[Your objective]: The records below hold a stretch from the line with "hat ein berechtigtes" through the line with "angegebenen Kontakt­daten zwecks"; return exactly those lines, ends included, and nothing more.

[Material provided]:
# # # # # # #

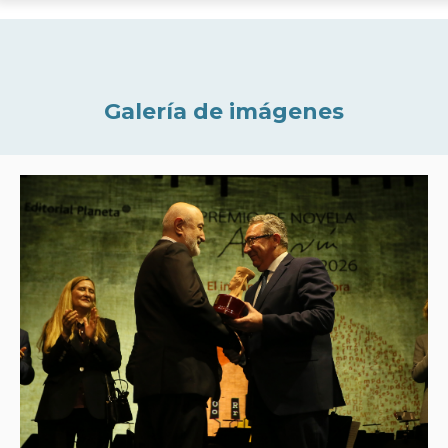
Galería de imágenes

# # # # # # #

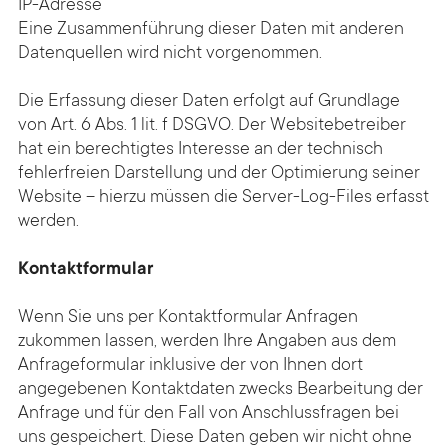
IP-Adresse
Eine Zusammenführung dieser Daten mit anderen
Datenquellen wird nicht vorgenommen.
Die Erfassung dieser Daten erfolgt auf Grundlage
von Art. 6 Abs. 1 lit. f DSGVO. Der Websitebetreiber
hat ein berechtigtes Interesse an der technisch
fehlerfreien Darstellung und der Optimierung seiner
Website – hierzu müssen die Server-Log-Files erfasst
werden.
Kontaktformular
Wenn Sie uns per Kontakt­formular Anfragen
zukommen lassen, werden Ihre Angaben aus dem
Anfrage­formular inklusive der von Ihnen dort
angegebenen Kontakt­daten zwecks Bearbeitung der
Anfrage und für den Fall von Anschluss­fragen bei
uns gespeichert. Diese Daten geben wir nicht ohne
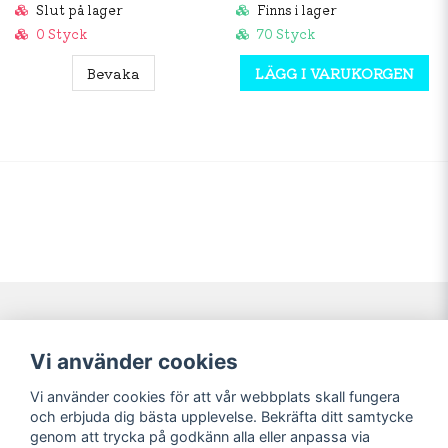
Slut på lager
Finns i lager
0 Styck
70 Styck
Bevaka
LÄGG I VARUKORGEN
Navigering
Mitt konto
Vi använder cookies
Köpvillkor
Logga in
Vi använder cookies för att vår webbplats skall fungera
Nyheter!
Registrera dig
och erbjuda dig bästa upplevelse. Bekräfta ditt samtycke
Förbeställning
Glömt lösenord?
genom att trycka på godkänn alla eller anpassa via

# # # # # # #

[Solution to this exercise]:
hat ein berechtigtes Interesse an der technisch
fehlerfreien Darstellung und der Optimierung seiner
Website – hierzu müssen die Server-Log-Files erfasst
werden.
Kontaktformular
Wenn Sie uns per Kontakt­formular Anfragen
zukommen lassen, werden Ihre Angaben aus dem
Anfrage­formular inklusive der von Ihnen dort
angegebenen Kontakt­daten zwecks Bearbeitung der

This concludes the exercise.